▸ **Task details**: Return every line of the listing below word for word, and leave the pictures out of your answer.

▸ **Data for this task**:
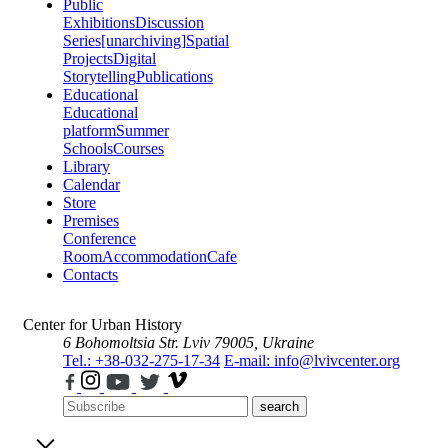
Public
Exhibitions
Discussion
Series
[unarchiving]
Spatial
Projects
Digital
Storytelling
Publications
Educational
Educational
platform
Summer
Schools
Courses
Library
Calendar
Store
Premises
Conference
Room
Accommodation
Cafe
Contacts
Center for Urban History
6 Bohomoltsia Str.
Lviv 79005, Ukraine
Tel.: +38-032-275-17-34
E-mail: info@lvivcenter.org
search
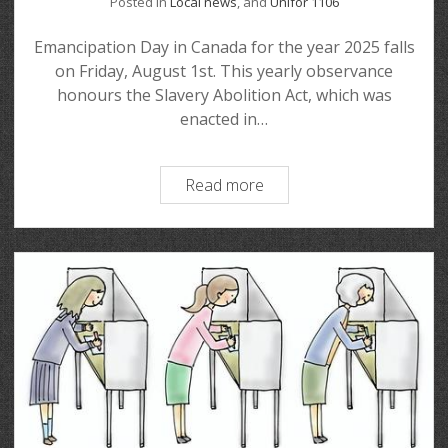
Posted in
Local news
, and
Unifor 1106
Emancipation Day in Canada for the year 2025 falls
on Friday, August 1st. This yearly observance
honours the Slavery Abolition Act, which was
enacted in…
Read more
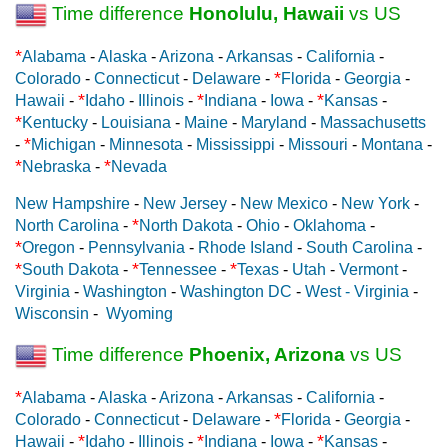
Time difference
Honolulu, Hawaii
vs US
*
Alabama
-
Alaska
-
Arizona
-
Arkansas
-
California
-
*
Colorado
-
Connecticut
-
Delaware
-
Florida
-
Georgia
-
*
*
*
Hawaii
-
Idaho
-
Illinois
-
Indiana
-
Iowa
-
Kansas
-
*
Kentucky
-
Louisiana
-
Maine
-
Maryland
-
Massachusetts
*
-
Michigan
-
Minnesota
-
Mississippi
-
Missouri
-
Montana
-
*
*
Nebraska
-
Nevada
New Hampshire
-
New Jersey
-
New Mexico
-
New York
-
*
North Carolina
-
North Dakota
-
Ohio
-
Oklahoma
-
*
Oregon
-
Pennsylvania
-
Rhode Island
-
South Carolina
-
*
*
*
South Dakota
-
Tennessee
-
Texas
-
Utah
-
Vermont
-
Virginia
-
Washington
-
Washington DC
-
West - Virginia
-
Wisconsin
-
Wyoming
Time difference
Phoenix, Arizona
vs US
*
Alabama
-
Alaska
-
Arizona
-
Arkansas
-
California
-
*
Colorado
-
Connecticut
-
Delaware
-
Florida
-
Georgia
-
*
*
*
Hawaii
-
Idaho
-
Illinois
-
Indiana
-
Iowa
-
Kansas
-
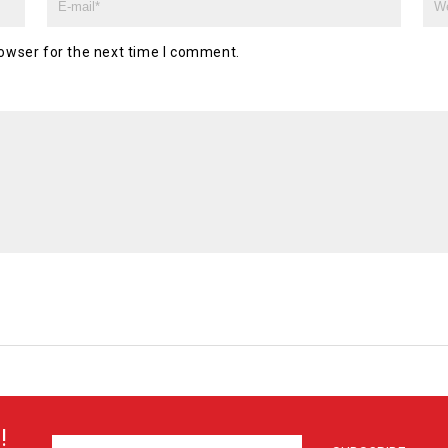
owser for the next time I comment.
!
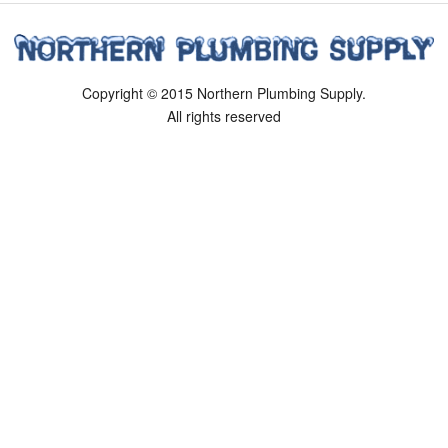
Copyright © 2015 Northern Plumbing Supply.
All rights reserved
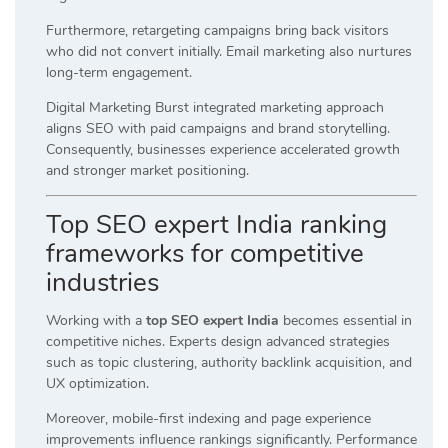
Furthermore, retargeting campaigns bring back visitors
who did not convert initially. Email marketing also nurtures
long-term engagement.
Digital Marketing Burst integrated marketing approach
aligns SEO with paid campaigns and brand storytelling.
Consequently, businesses experience accelerated growth
and stronger market positioning.
Top SEO expert India ranking
frameworks for competitive
industries
Working with a
top SEO expert India
becomes essential in
competitive niches. Experts design advanced strategies
such as topic clustering, authority backlink acquisition, and
UX optimization.
Moreover, mobile-first indexing and page experience
improvements influence rankings significantly. Performance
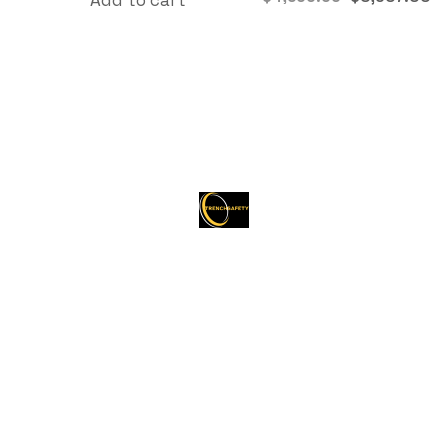
About Trenchsafety
Trenchsafety is a trusted reseller of shipping
containers, trailers, and propane tanks.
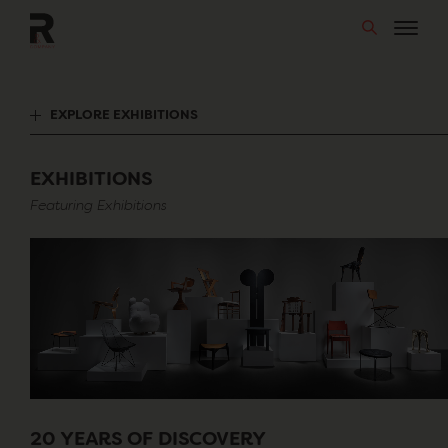
Skip
to
content
EXPLORE EXHIBITIONS
EXHIBITIONS
Featuring Exhibitions
20 YEARS OF DISCOVERY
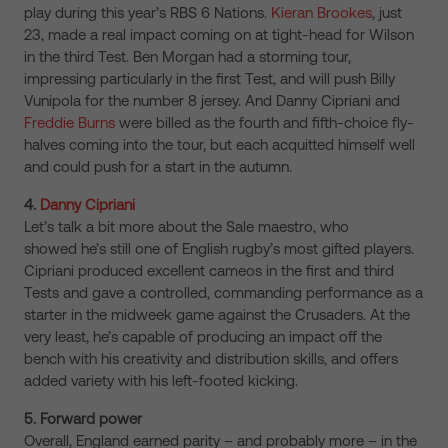
play during this year’s RBS 6 Nations.
Kieran Brookes
, just
23, made a real impact coming on at tight-head for Wilson
in the third Test. Ben Morgan had a storming tour,
impressing particularly in the first Test, and will push Billy
Vunipola for the number 8 jersey. And Danny Cipriani and
Freddie Burns
were billed as the fourth and fifth-choice fly-
halves coming into the tour, but each acquitted himself well
and could push for a start in the autumn.
4.
Danny Cipriani
Let’s talk a bit more about the Sale maestro, who
showed he’s still one of English rugby’s most gifted players.
Cipriani produced excellent cameos in the first and third
Tests and gave a controlled, commanding performance as a
starter in the midweek game against the Crusaders. At the
very least, he’s capable of producing an impact off the
bench with his creativity and distribution skills, and offers
added variety with his left-footed kicking.
5. Forward power
Overall, England earned parity – and probably more – in the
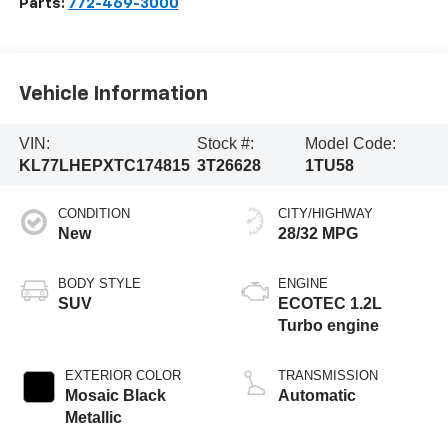
Parts:
772-469-3000
Vehicle Information
VIN:
Stock #:
Model Code:
KL77LHEPXTC174815
3T26628
1TU58
CONDITION
CITY/HIGHWAY
New
28/32 MPG
BODY STYLE
ENGINE
SUV
ECOTEC 1.2L
Turbo engine
EXTERIOR COLOR
TRANSMISSION
Mosaic Black
Automatic
Metallic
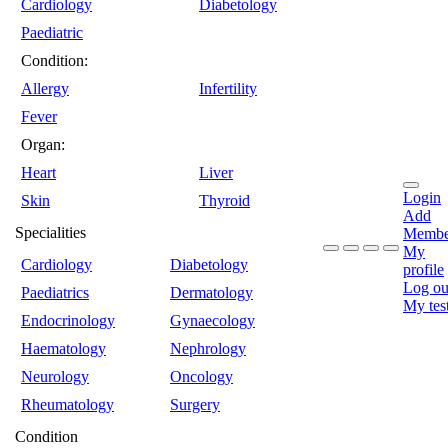
Cardiology
Diabetology
Paediatric
Condition:
Allergy
Infertility
Fever
Organ:
Heart
Liver
Login
Skin
Thyroid
Add
Specialities
Membe
My
Cardiology
Diabetology
profile
Log ou
Paediatrics
Dermatology
My tes
Endocrinology
Gynaecology
Haematology
Nephrology
Neurology
Oncology
Rheumatology
Surgery
Condition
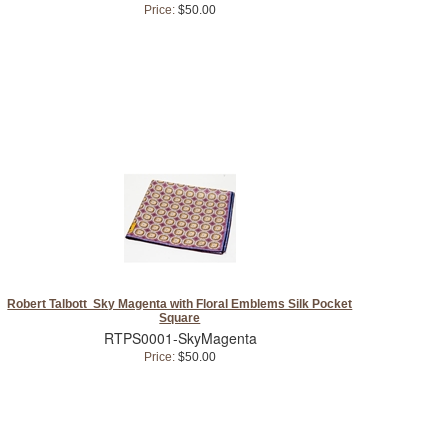
Price:
$50.00
Robert Talbott Sky Magenta with Floral Emblems Silk Pocket
Square
RTPS0001-SkyMagenta
Price:
$50.00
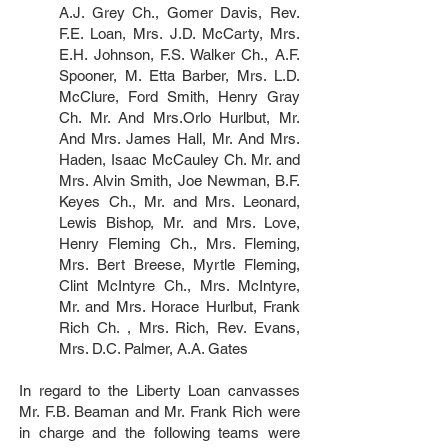
A.J. Grey Ch., Gomer Davis, Rev.
F.E. Loan, Mrs. J.D. McCarty, Mrs.
E.H. Johnson, F.S. Walker Ch., A.F.
Spooner, M. Etta Barber, Mrs. L.D.
McClure, Ford Smith, Henry Gray
Ch. Mr. And Mrs.Orlo Hurlbut, Mr.
And Mrs. James Hall, Mr. And Mrs.
Haden, Isaac McCauley Ch. Mr. and
Mrs. Alvin Smith, Joe Newman, B.F.
Keyes Ch., Mr. and Mrs. Leonard,
Lewis Bishop, Mr. and Mrs. Love,
Henry Fleming Ch., Mrs. Fleming,
Mrs. Bert Breese, Myrtle Fleming,
Clint McIntyre Ch., Mrs. McIntyre,
Mr. and Mrs. Horace Hurlbut, Frank
Rich Ch. , Mrs. Rich, Rev. Evans,
Mrs. D.C. Palmer, A.A. Gates
In regard to the Liberty Loan canvasses
Mr. F.B. Beaman and Mr. Frank Rich were
in charge and the following teams were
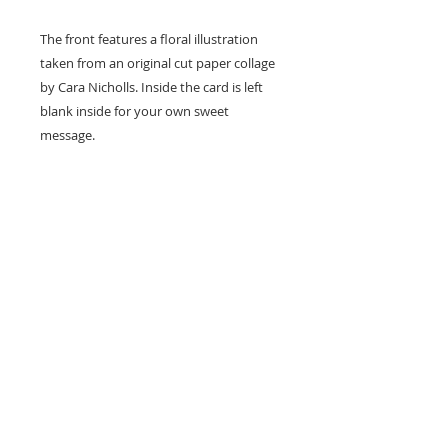
The front features a floral illustration
taken from an original cut paper collage
by Cara Nicholls. Inside the card is left
blank inside for your own sweet
message.
Card size - A7 (74x105mm)
Professionally printed locally to Cara's
studio on high quality recycled card
stock and supplied with a natural kraft
envelope.
Easy Returns & Exchanges
If you are not satisfied with your
Detail
purchase, I will exchange your item(s)
or refund your money (minus shipping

▸ **Response**:
Public
Exhibitions
Discussion
Series
[unarchiving]
Spatial
Projects
Digital
Storytelling
Publications
Educational
Educational
platform
Summer
Schools
Courses
Library
Calendar
Store
Premises
Conference
Room
Accommodation
Cafe
Contacts
Center for Urban History
6 Bohomoltsia Str.
Lviv 79005, Ukraine
Tel.: +38-032-275-17-34
E-mail: info@lvivcenter.org
search
Posted in
Local news
, and
Unifor 1106
Emancipation Day in Canada for the year 2025 falls
on Friday, August 1st. This yearly observance
honours the Slavery Abolition Act, which was
enacted in…
Read more
Time difference
Honolulu, Hawaii
vs US
*
Alabama
-
Alaska
-
Arizona
-
Arkansas
-
California
-
*
Colorado
-
Connecticut
-
Delaware
-
Florida
-
Georgia
-
*
*
*
Hawaii
-
Idaho
-
Illinois
-
Indiana
-
Iowa
-
Kansas
-
*
Kentucky
-
Louisiana
-
Maine
-
Maryland
-
Massachusetts
*
-
Michigan
-
Minnesota
-
Mississippi
-
Missouri
-
Montana
-
*
*
Nebraska
-
Nevada
New Hampshire
-
New Jersey
-
New Mexico
-
New York
-
*
North Carolina
-
North Dakota
-
Ohio
-
Oklahoma
-
*
Oregon
-
Pennsylvania
-
Rhode Island
-
South Carolina
-
*
*
*
South Dakota
-
Tennessee
-
Texas
-
Utah
-
Vermont
-
Virginia
-
Washington
-
Washington DC
-
West - Virginia
-
Wisconsin
-
Wyoming
Time difference
Phoenix, Arizona
vs US
*
Alabama
-
Alaska
-
Arizona
-
Arkansas
-
California
-
*
Colorado
-
Connecticut
-
Delaware
-
Florida
-
Georgia
-
*
*
*
Hawaii
-
Idaho
-
Illinois
-
Indiana
-
Iowa
-
Kansas
-
owser for the next time I comment.
!
Copyright © 2015 Northern Plumbing Supply.
All rights reserved
Furthermore, retargeting campaigns bring back visitors
who did not convert initially. Email marketing also nurtures
long-term engagement.
Digital Marketing Burst integrated marketing approach
aligns SEO with paid campaigns and brand storytelling.
Consequently, businesses experience accelerated growth
and stronger market positioning.
Top SEO expert India ranking
frameworks for competitive
industries
Working with a
top SEO expert India
becomes essential in
competitive niches. Experts design advanced strategies
such as topic clustering, authority backlink acquisition, and
UX optimization.
Moreover, mobile-first indexing and page experience
improvements influence rankings significantly. Performance
About Trenchsafety
Trenchsafety is a trusted reseller of shipping
containers, trailers, and propane tanks.
Skip
to
content
EXPLORE EXHIBITIONS
EXHIBITIONS
Featuring Exhibitions
20 YEARS OF DISCOVERY
play during this year’s RBS 6 Nations.
Kieran Brookes
, just
23, made a real impact coming on at tight-head for Wilson
in the third Test. Ben Morgan had a storming tour,
impressing particularly in the first Test, and will push Billy
Vunipola for the number 8 jersey. And Danny Cipriani and
Freddie Burns
were billed as the fourth and fifth-choice fly-
halves coming into the tour, but each acquitted himself well
and could push for a start in the autumn.
4.
Danny Cipriani
Let’s talk a bit more about the Sale maestro, who
showed he’s still one of English rugby’s most gifted players.
Cipriani produced excellent cameos in the first and third
Tests and gave a controlled, commanding performance as a
starter in the midweek game against the Crusaders. At the
very least, he’s capable of producing an impact off the
bench with his creativity and distribution skills, and offers
added variety with his left-footed kicking.
5. Forward power
Overall, England earned parity – and probably more – in the
Parts:
772-469-3000
Vehicle Information
VIN:
Stock #:
Model Code:
KL77LHEPXTC174815
3T26628
1TU58
CONDITION
CITY/HIGHWAY
New
28/32 MPG
BODY STYLE
ENGINE
SUV
ECOTEC 1.2L
Turbo engine
EXTERIOR COLOR
TRANSMISSION
Mosaic Black
Automatic
Metallic
Cardiology
Diabetology
Paediatric
Condition:
Allergy
Infertility
Fever
Organ:
Heart
Liver
Login
Skin
Thyroid
Add
Specialities
Membe
My
Cardiology
Diabetology
profile
Log ou
Paediatrics
Dermatology
My tes
Endocrinology
Gynaecology
Haematology
Nephrology
Neurology
Oncology
Rheumatology
Surgery
Condition
Price:
$50.00
Robert Talbott Sky Magenta with Floral Emblems Silk Pocket
Square
RTPS0001-SkyMagenta
Price:
$50.00
A.J. Grey Ch., Gomer Davis, Rev.
F.E. Loan, Mrs. J.D. McCarty, Mrs.
E.H. Johnson, F.S. Walker Ch., A.F.
Spooner, M. Etta Barber, Mrs. L.D.
McClure, Ford Smith, Henry Gray
Ch. Mr. And Mrs.Orlo Hurlbut, Mr.
And Mrs. James Hall, Mr. And Mrs.
Haden, Isaac McCauley Ch. Mr. and
Mrs. Alvin Smith, Joe Newman, B.F.
Keyes Ch., Mr. and Mrs. Leonard,
Lewis Bishop, Mr. and Mrs. Love,
Henry Fleming Ch., Mrs. Fleming,
Mrs. Bert Breese, Myrtle Fleming,
Clint McIntyre Ch., Mrs. McIntyre,
Mr. and Mrs. Horace Hurlbut, Frank
Rich Ch. , Mrs. Rich, Rev. Evans,
Mrs. D.C. Palmer, A.A. Gates
In regard to the Liberty Loan canvasses
Mr. F.B. Beaman and Mr. Frank Rich were
in charge and the following teams were
The front features a floral illustration
taken from an original cut paper collage
by Cara Nicholls. Inside the card is left
blank inside for your own sweet
message.
Card size - A7 (74x105mm)
Professionally printed locally to Cara's
studio on high quality recycled card
stock and supplied with a natural kraft
envelope.
Easy Returns & Exchanges
If you are not satisfied with your
Detail
purchase, I will exchange your item(s)
or refund your money (minus shipping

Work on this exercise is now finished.